From The Guardian: 

A nurse who claimed she was victimized for wearing a necklace with a Christian cross at work has won a case for unfair dismissal.

Mary Onuoha, a theatre practitioner at Croydon university hospital, Surrey, was discriminated against and harassed, an employment tribunal ruled on Wednesday.

Onuoha, a Catholic, wore a necklace with a small cross pendant both in and out of work as a symbol of her religious devotion.

However, Croydon Health Services NHS Trust’s uniform policy prohibited the wearing of necklaces in clinical areas on the basis that they could be a health and safety risk.

Onuoha was asked to remove her necklace in 2014, 13 years after she began working at the hospital. She refused for religious reasons, and refused again when the issue was raised again in 2015 and 2016.

Further efforts by the trust to get Onuoha to remove the necklace, or wear it inside her uniform, failed. She was suspended from clinical duties and demoted to working as a receptionist which she said left her feeling humiliated.

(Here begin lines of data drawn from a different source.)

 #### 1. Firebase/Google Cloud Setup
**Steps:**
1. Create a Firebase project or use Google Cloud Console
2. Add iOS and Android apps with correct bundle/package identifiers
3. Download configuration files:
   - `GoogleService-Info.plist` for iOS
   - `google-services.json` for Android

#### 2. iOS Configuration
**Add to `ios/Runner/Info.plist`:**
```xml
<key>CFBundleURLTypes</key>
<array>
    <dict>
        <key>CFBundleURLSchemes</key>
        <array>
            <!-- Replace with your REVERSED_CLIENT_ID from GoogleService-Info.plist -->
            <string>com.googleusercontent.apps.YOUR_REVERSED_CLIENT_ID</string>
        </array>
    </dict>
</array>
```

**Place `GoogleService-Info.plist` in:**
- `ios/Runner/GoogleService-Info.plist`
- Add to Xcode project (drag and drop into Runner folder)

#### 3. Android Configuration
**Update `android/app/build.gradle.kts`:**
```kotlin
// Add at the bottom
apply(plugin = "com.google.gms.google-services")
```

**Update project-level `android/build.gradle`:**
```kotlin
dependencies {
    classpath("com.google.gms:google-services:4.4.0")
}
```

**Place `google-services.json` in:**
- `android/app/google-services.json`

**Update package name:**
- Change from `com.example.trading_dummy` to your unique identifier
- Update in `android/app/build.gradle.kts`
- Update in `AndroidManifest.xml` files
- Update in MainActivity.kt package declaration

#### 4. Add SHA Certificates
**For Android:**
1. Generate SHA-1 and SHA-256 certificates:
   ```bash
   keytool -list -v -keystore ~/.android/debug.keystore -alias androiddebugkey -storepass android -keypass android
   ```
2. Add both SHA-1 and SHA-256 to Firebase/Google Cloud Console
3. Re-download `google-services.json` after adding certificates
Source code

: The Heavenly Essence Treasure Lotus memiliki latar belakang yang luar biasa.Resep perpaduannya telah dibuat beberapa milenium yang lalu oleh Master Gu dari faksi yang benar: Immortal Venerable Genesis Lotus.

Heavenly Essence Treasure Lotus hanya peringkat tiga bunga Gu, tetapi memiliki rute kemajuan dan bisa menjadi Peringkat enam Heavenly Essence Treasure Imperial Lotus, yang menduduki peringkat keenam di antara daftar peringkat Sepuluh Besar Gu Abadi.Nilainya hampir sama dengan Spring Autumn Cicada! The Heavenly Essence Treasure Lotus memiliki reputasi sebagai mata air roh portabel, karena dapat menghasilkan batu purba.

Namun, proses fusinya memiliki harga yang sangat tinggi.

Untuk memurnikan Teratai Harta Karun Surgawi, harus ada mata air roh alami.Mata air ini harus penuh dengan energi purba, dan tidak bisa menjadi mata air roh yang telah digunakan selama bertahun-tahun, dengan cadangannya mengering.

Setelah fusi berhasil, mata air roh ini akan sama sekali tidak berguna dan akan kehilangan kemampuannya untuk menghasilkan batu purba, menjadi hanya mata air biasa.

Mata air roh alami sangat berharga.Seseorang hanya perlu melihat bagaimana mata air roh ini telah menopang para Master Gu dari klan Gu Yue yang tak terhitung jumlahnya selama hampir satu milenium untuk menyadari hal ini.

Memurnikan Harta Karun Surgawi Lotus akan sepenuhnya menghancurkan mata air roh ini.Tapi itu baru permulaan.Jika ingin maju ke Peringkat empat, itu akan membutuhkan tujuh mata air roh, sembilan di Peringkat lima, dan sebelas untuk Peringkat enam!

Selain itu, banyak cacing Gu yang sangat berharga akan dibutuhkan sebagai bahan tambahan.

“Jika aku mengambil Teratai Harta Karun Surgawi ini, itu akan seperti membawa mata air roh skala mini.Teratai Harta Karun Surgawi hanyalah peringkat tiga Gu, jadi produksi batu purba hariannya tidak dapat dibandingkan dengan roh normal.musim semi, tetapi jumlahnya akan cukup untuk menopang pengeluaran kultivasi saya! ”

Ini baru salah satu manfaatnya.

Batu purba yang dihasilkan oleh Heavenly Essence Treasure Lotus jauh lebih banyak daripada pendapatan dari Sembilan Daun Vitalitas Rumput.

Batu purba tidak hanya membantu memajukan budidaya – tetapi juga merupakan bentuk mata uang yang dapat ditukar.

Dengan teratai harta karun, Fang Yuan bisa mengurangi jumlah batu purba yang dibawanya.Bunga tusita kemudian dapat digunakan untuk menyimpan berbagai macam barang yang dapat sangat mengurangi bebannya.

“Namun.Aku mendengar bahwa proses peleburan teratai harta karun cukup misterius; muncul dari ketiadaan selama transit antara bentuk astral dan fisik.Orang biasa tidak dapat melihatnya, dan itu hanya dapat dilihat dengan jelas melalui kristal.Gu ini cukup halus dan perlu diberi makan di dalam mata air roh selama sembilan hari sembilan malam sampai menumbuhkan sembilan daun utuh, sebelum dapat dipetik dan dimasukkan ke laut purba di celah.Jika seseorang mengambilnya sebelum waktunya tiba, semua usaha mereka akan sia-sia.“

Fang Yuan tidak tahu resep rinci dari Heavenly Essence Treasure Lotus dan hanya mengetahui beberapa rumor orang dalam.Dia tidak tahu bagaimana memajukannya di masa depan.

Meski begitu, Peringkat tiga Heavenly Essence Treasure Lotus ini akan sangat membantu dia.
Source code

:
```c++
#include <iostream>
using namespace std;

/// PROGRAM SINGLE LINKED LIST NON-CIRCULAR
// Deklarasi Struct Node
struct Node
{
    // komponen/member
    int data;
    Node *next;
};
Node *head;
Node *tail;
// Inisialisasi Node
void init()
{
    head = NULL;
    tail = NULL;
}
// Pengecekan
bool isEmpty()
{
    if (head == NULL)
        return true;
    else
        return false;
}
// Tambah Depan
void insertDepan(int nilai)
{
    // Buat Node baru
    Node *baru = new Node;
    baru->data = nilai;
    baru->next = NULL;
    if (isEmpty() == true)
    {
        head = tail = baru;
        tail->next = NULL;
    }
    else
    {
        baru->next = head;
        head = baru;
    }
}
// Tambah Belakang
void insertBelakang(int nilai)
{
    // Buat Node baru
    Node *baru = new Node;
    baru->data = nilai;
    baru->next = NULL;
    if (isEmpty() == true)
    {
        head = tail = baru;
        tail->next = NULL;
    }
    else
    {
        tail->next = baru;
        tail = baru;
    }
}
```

She resigned in 2020 and claimed constructive and unfair dismissal.

She argued that the trust had breached her right to religion under article 9 of the European convention on human rights, and that her treatment was religious discrimination, harassment and victimization under the 2010 Equality Act.

According to the tribunal’s ruling, the wearing of jewelry, including necklaces, was “rife” among the trust’s workforce and was “widely tolerated” by management.